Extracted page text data
■ ■ ■ ■ ■
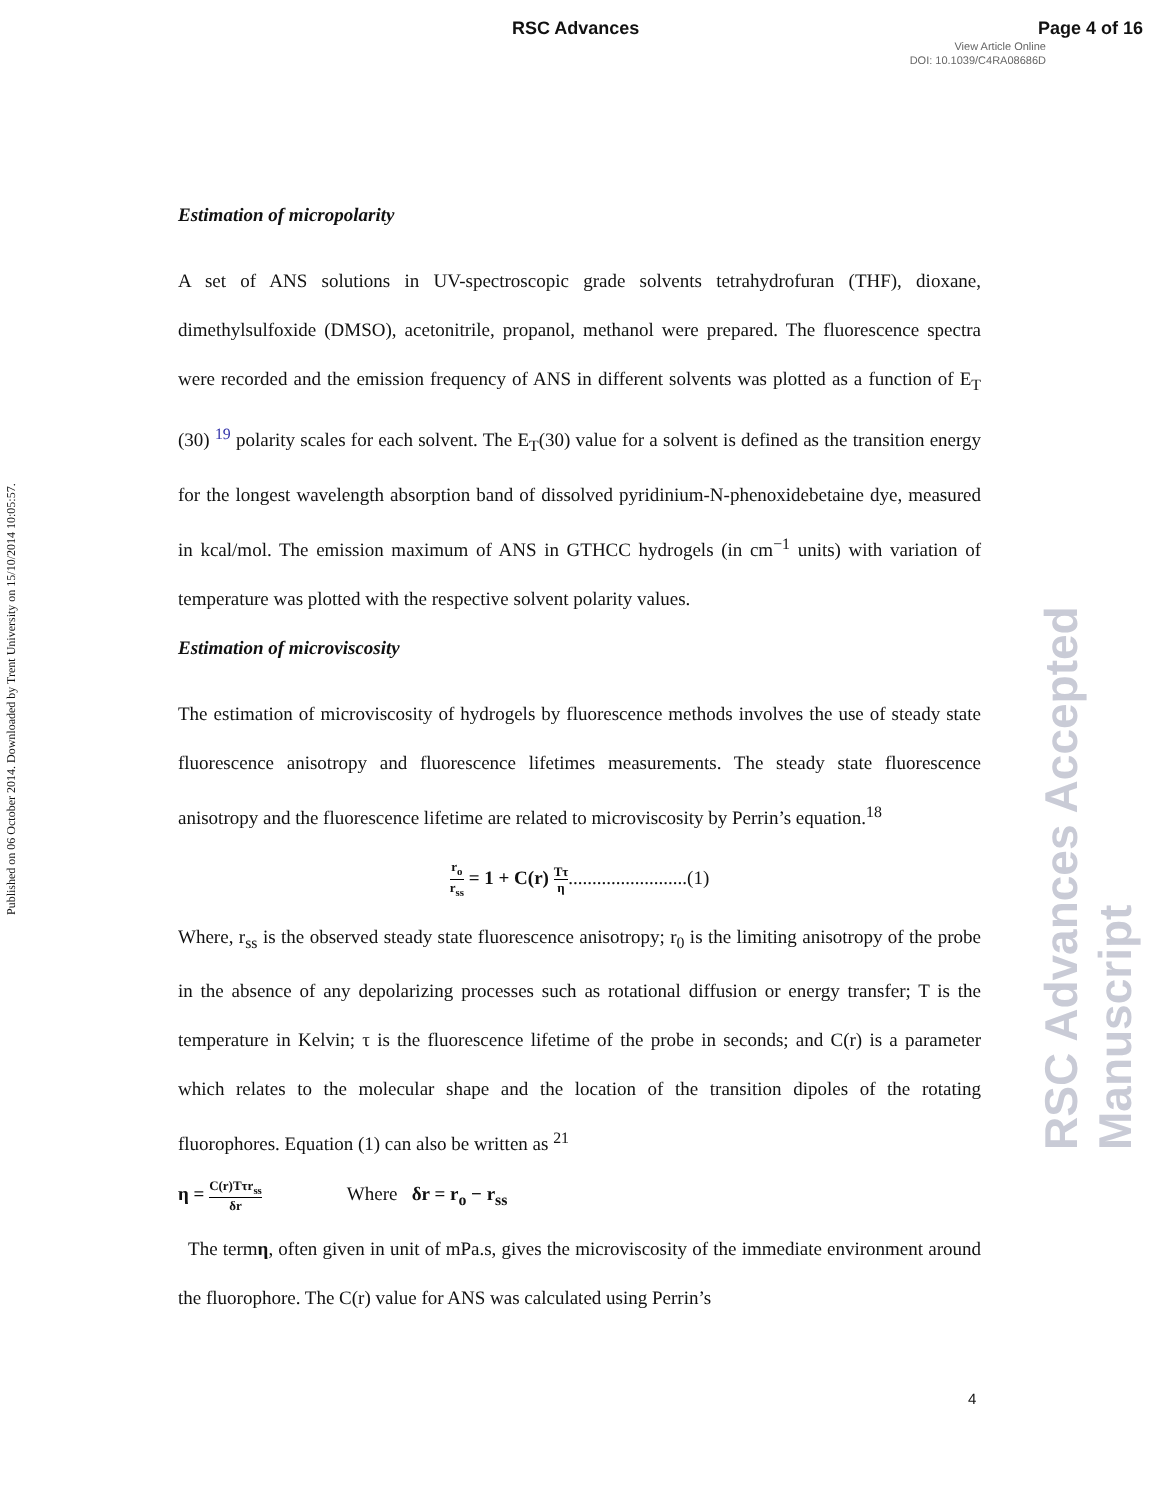RSC Advances Page 4 of 16
View Article Online
DOI: 10.1039/C4RA08686D
Published on 06 October 2014. Downloaded by Trent University on 15/10/2014 10:05:57.
RSC Advances Accepted Manuscript
Estimation of micropolarity
A set of ANS solutions in UV-spectroscopic grade solvents tetrahydrofuran (THF), dioxane, dimethylsulfoxide (DMSO), acetonitrile, propanol, methanol were prepared. The fluorescence spectra were recorded and the emission frequency of ANS in different solvents was plotted as a function of E<sub>T</sub> (30) <sup>19</sup> polarity scales for each solvent. The E<sub>T</sub>(30) value for a solvent is defined as the transition energy for the longest wavelength absorption band of dissolved pyridinium-N-phenoxidebetaine dye, measured in kcal/mol. The emission maximum of ANS in GTHCC hydrogels (in cm<sup>−1</sup> units) with variation of temperature was plotted with the respective solvent polarity values.
Estimation of microviscosity
The estimation of microviscosity of hydrogels by fluorescence methods involves the use of steady state fluorescence anisotropy and fluorescence lifetimes measurements. The steady state fluorescence anisotropy and the fluorescence lifetime are related to microviscosity by Perrin’s equation.<sup>18</sup>
r<sub>o</sub> r<sub>ss</sub> = 1 + C(r) Tτ η.........................(1)
Where, r<sub>ss</sub> is the observed steady state fluorescence anisotropy; r<sub>0</sub> is the limiting anisotropy of the probe in the absence of any depolarizing processes such as rotational diffusion or energy transfer; T is the temperature in Kelvin; τ is the fluorescence lifetime of the probe in seconds; and C(r) is a parameter which relates to the molecular shape and the location of the transition dipoles of the rotating fluorophores. Equation (1) can also be written as <sup>21</sup>
η = C(r)Tτr<sub>ss</sub> δr Where δr = r<sub>o</sub> − r<sub>ss</sub>
The termη, often given in unit of mPa.s, gives the microviscosity of the immediate environment around the fluorophore. The C(r) value for ANS was calculated using Perrin’s
4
■ ■ ■ ■ ■
Reproduce exactly the lines from the one containing "η = C(r)Tτr<sub>ss</sub>" through the last line of the records above, including both, and nothing else.

η = C(r)Tτr<sub>ss</sub> δr Where δr = r<sub>o</sub> − r<sub>ss</sub>
The termη, often given in unit of mPa.s, gives the microviscosity of the immediate environment around the fluorophore. The C(r) value for ANS was calculated using Perrin’s
4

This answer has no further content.